-- Required tasks --
- a) Duplicate the part of the article on reading Rust source code starting with "20 4 Steps: How" and going on through "on your own.".
- b) Render this sentence from the article on reading Rust source code in Spanish: "Actually, the ability to read source code is a lifelong beneficial development skill, yet it is often overlooked."
- c) Write the next part of the article on reading Rust source code, picking up after its final sentence.

[[ Text shown open ]]

20 4 Steps How to Read Rust Source Code Better

20 4 Steps: How to Read Rust Source Code More Effectively? #

Hello, I’m Chen Tian.

Up to now, we’ve pretty much covered the basics of Rust. This is not to say that we’ve sifted through the basics in detail since I can only offer you an approach to learning Rust and clear the barriers to entry. As the saying goes, “the master leads the way, but practice is up to the individual”. To level up and battle through the world of Rust, you’ll need to explore and make efforts on your own.

Although I can’t fight those battles for you, we can talk about some basic techniques for battling. That’s why, before we start heavily incorporating a lot of new third-party libraries, it’s very necessary to discuss this very important skill: how to read source code better.

Actually, the ability to read source code is a lifelong beneficial development skill, yet it is often overlooked. Most of the programming books I’ve read rarely teach how to read code, just as there are countless books in the world, but topics like “how to read a book” are extremely rare.

[[ Text shown closed ]]
[[ Supplied material open ]]

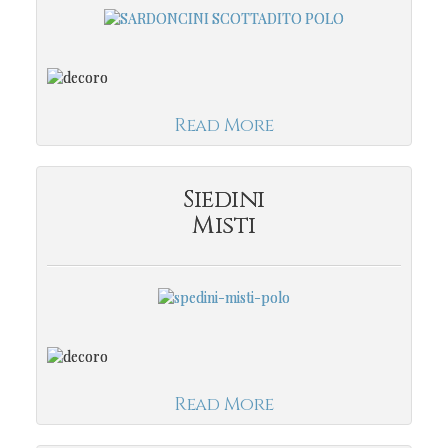
Read More
Siedini
Misti
Read More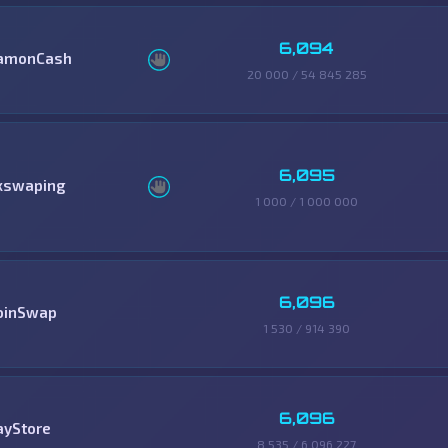
6,094
amonCash
20 000 / 54 845 285
6,095
xswaping
1 000 / 1 000 000
6,096
oinSwap
1 530 / 914 390
6,096
ayStore
8 535 / 6 096 227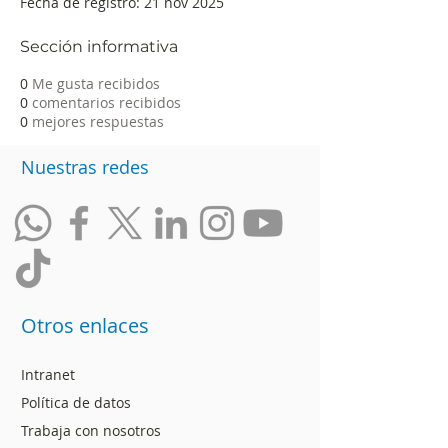
Fecha de registro: 21 nov 2025
Sección informativa
0
Me gusta recibidos
0
comentarios recibidos
0
mejores respuestas
Nuestras redes
Otros enlaces
Intranet
Política de datos
Trabaja con nosotros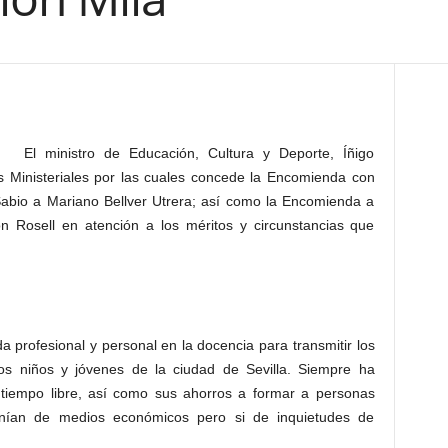
El ministro de Educación, Cultura y Deporte, Íñigo
 Ministeriales por las cuales concede la Encomienda con
 Sabio a Mariano Bellver Utrera; así como la Encomienda a
 Rosell en atención a los méritos y circunstancias que
a profesional y personal en la docencia para transmitir los
los niños y jóvenes de la ciudad de Sevilla. Siempre ha
u tiempo libre, así como sus ahorros a formar a personas
nían de medios económicos pero si de inquietudes de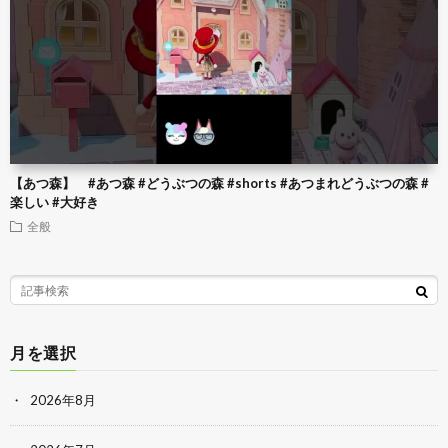
【あつ森】 #あつ森 #どうぶつの森 #shorts #あつまれどうぶつの森 #
楽しい #大好き
全般
月を選択
2026年8月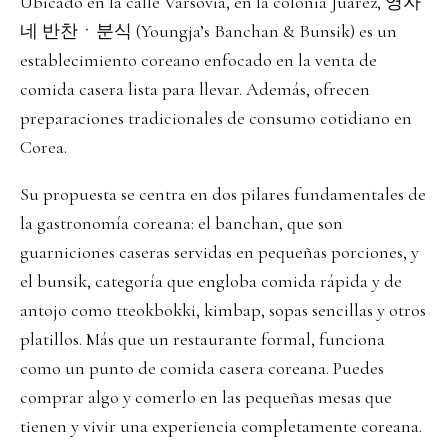
Ubicado en la calle Varsovia, en la colonia Juárez, 영자
네 반찬ㆍ분식 (Youngja’s Banchan & Bunsik) es un
establecimiento coreano enfocado en la venta de
comida casera lista para llevar. Además, ofrecen
preparaciones tradicionales de consumo cotidiano en
Corea.
Su propuesta se centra en dos pilares fundamentales de
la gastronomía coreana: el banchan, que son
guarniciones caseras servidas en pequeñas porciones, y
el bunsik, categoría que engloba comida rápida y de
antojo como tteokbokki, kimbap, sopas sencillas y otros
platillos. Más que un restaurante formal, funciona
como un punto de comida casera coreana. Puedes
comprar algo y comerlo en las pequeñas mesas que
tienen y vivir una experiencia completamente coreana.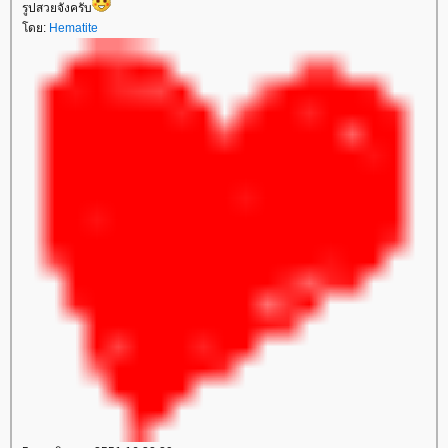
รูปสวยจังครับ
ดย:
Hematite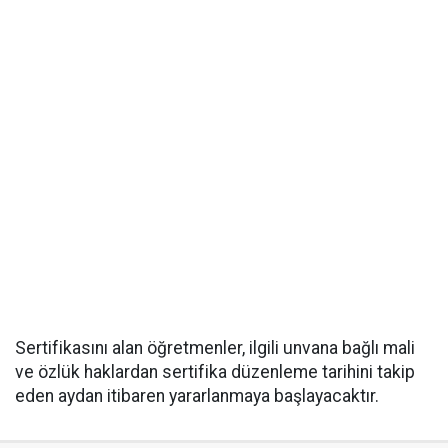
Sertifikasını alan öğretmenler, ilgili unvana bağlı mali
ve özlük haklardan sertifika düzenleme tarihini takip
eden aydan itibaren yararlanmaya başlayacaktır.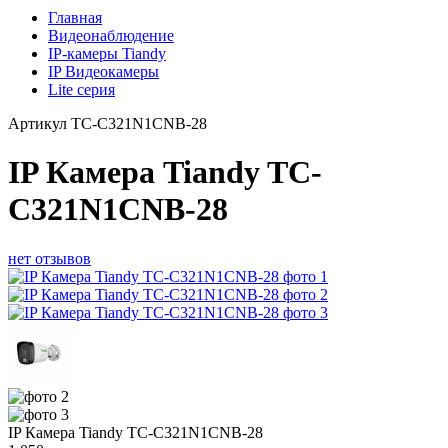
Главная
Видеонаблюдение
IP-камеры Tiandy
IP Видеокамеры
Lite серия
Артикул
TC-C321N1CNB-28
IP Камера Tiandy TC-
C321N1CNB-28
нет отзывов
IP Камера Tiandy TC-C321N1CNB-28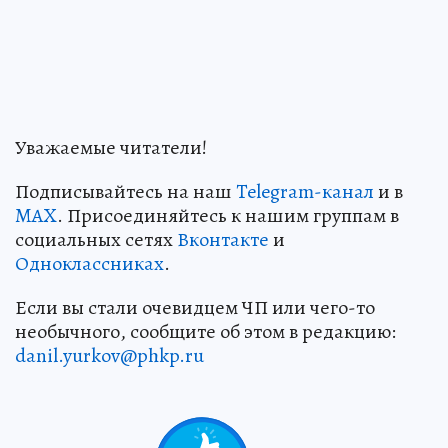
Уважаемые читатели!
Подписывайтесь на наш
Telegram-канал
и в
MAX
. Присоединяйтесь к нашим группам в
социальных сетях
Вконтакте
и
Одноклассниках
.
Если вы стали очевидцем ЧП или чего-то
необычного, сообщите об этом в редакцию:
danil.yurkov@phkp.ru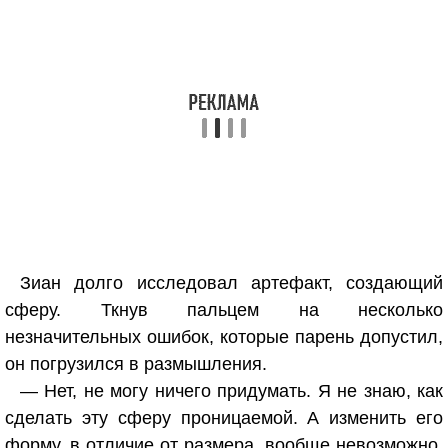
Зиан долго исследовал артефакт, создающий
сферу. Ткнув пальцем на несколько
незначительных ошибок, которые парень допустил,
он погрузился в размышления.
— Нет, не могу ничего придумать. Я не знаю, как
сделать эту сферу проницаемой. А изменить его
форму, в отличие от размера, вообще невозможно.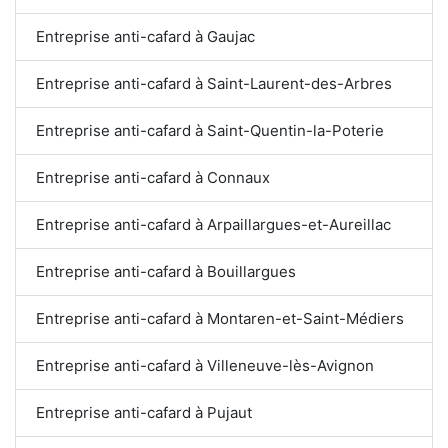
Entreprise anti-cafard à Gaujac
Entreprise anti-cafard à Saint-Laurent-des-Arbres
Entreprise anti-cafard à Saint-Quentin-la-Poterie
Entreprise anti-cafard à Connaux
Entreprise anti-cafard à Arpaillargues-et-Aureillac
Entreprise anti-cafard à Bouillargues
Entreprise anti-cafard à Montaren-et-Saint-Médiers
Entreprise anti-cafard à Villeneuve-lès-Avignon
Entreprise anti-cafard à Pujaut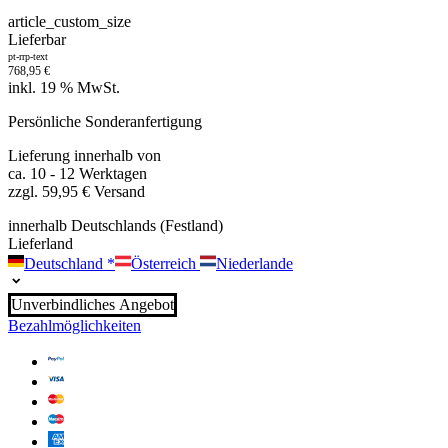
article_custom_size
Lieferbar
pt-rrp-text
768,95
€
inkl. 19 % MwSt.
Persönliche Sonderanfertigung
Lieferung innerhalb von
ca. 10 - 12 Werktagen
zzgl. 59,95 € Versand
innerhalb Deutschlands (Festland)
Lieferland
Deutschland
*
Österreich
Niederlande
Unverbindliches Angebot
Bezahlmöglichkeiten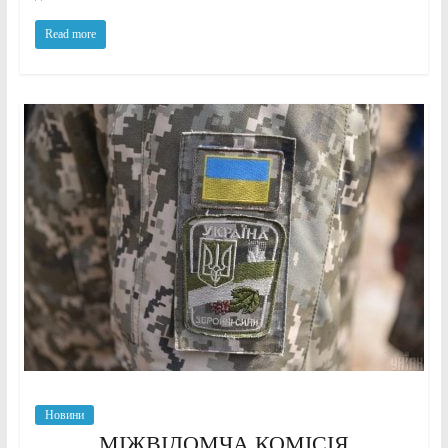
Read more
Новини
МІЖВІДОМЧА КОМІСІЯ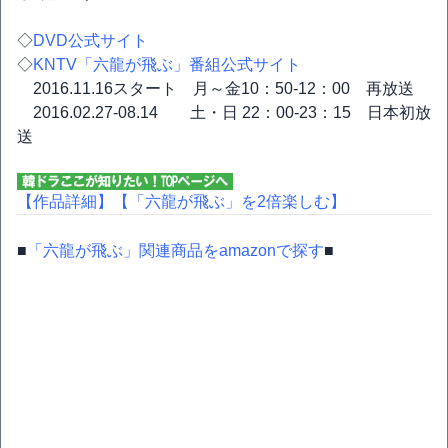
◇
DVD公式サイト
◇
KNTV「六龍が飛ぶ」番組公式サイト
2016.11.16スタート 月～金10：50-12：00 再放送
2016.02.27-08.14 土・日 22：00-23：15 日本初放
送
【作品詳細】
【「六龍が飛ぶ」を2倍楽しむ】
■
「六龍が飛ぶ」関連商品をamazonで探す
■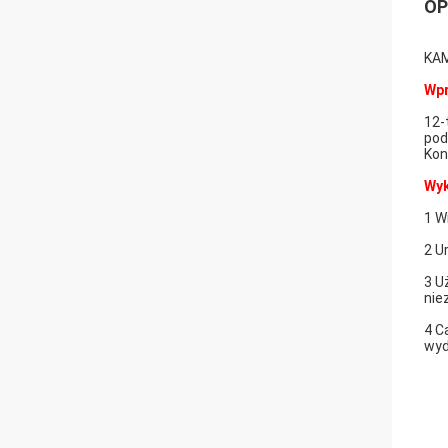
OP
KAM
Wp
12-
pod
Kon
Wyk
1 W
2 U
3 U
nie
4 C
wyd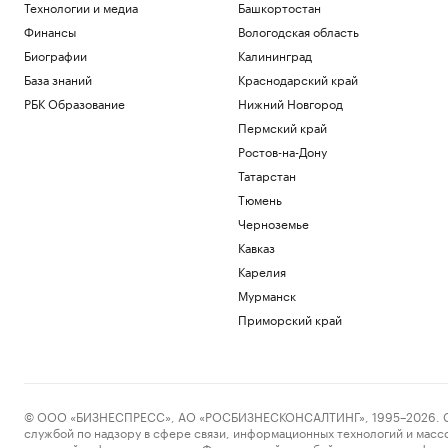
Технологии и медиа
Башкортостан
Финансы
Вологодская область
Биографии
Калининград
База знаний
Краснодарский край
РБК Образование
Нижний Новгород
Пермский край
Ростов-на-Дону
Татарстан
Тюмень
Черноземье
Кавказ
Карелия
Мурманск
Приморский край
© ООО «БИЗНЕСПРЕСС», АО «РОСБИЗНЕСКОНСАЛТИНГ», 1995–2026. Сообщ
службой по надзору в сфере связи, информационных технологий и масс
массовой информации выдано Федеральной службой по надзору в сфере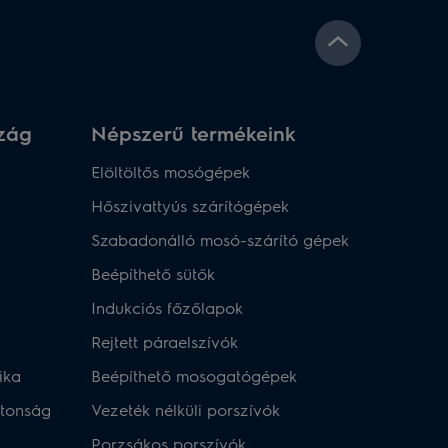
szág
Népszerű termékeink
Elöltöltős mosógépek
Hőszivattyús szárítógépek
Szabadonálló mosó-szárító gépek
Beépíthető sütők
Indukciós főzőlapok
Rejtett páraelszívók
ika
Beépíthető mosogatógépek
ztonság
Vezeték nélküli porszívók
Porzsákos porszívók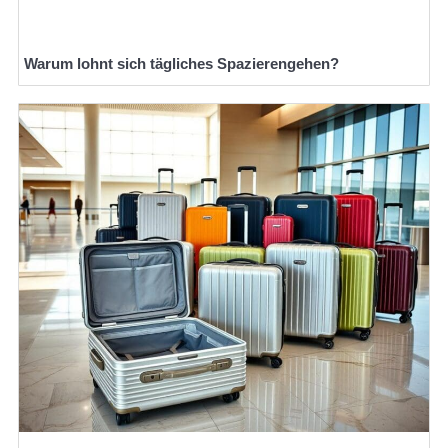
Warum lohnt sich tägliches Spazierengehen?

[[ Supplied material closed ]]

-- Answers by item --
- a)
20 4 Steps: How to Read Rust Source Code More Effectively? #

Hello, I’m Chen Tian.

Up to now, we’ve pretty much covered the basics of Rust. This is not to say that we’ve sifted through the basics in detail since I can only offer you an approach to learning Rust and clear the barriers to entry. As the saying goes, “the master leads the way, but practice is up to the individual”. To level up and battle through the world of Rust, you’ll need to explore and make efforts on your own.

- b) En realidad, la capacidad de leer código fuente es una habilidad de desarrollo beneficiosa para toda la vida, pero a menudo se pasa por alto.

- c)
Of course, before we address the “how”, we need to understand “why”.

Why Read Source Code? #

If you’ve paid attention to every lecture of the course, you will find that we’re constantly referencing the source code of the standard library, allowing us to not only learn the basics but also to discuss the primary source materials, namely the source code.

If others’ summaries of knowledge are like fruits, then the source code is the seed of these fruits. Consuming only the fruits is a very passive act of accepting others’ offerings and it’s not easy to discern the quality of the fruits; however, if you bear your own fruits from the bare seeds of the source code, indeed it requires patience and nurturing in the early stages, but at the time of harvest, everything is within your control.

As developers, we deal with code every day. After years of basic education and professional training, we all know how to “write” code, or at least how to copy and amend code. However, not many of us can read code, and even fewer can actually understand the source code of some large projects.

This odd situation, if we were to investigate, is because all the education and training we have received emphasized how to write code rather than how to read it. Moreover, once we enter the workforce, most scenarios are quite isolated— we only need to understand a part of the system to carry out our work, reading code that’s irrelevant to our work seems pointless.

So what’s the problem if we haven’t read much code, as work seems to proceed normally? Let’s compare it to writing, which shares many similarities with coding.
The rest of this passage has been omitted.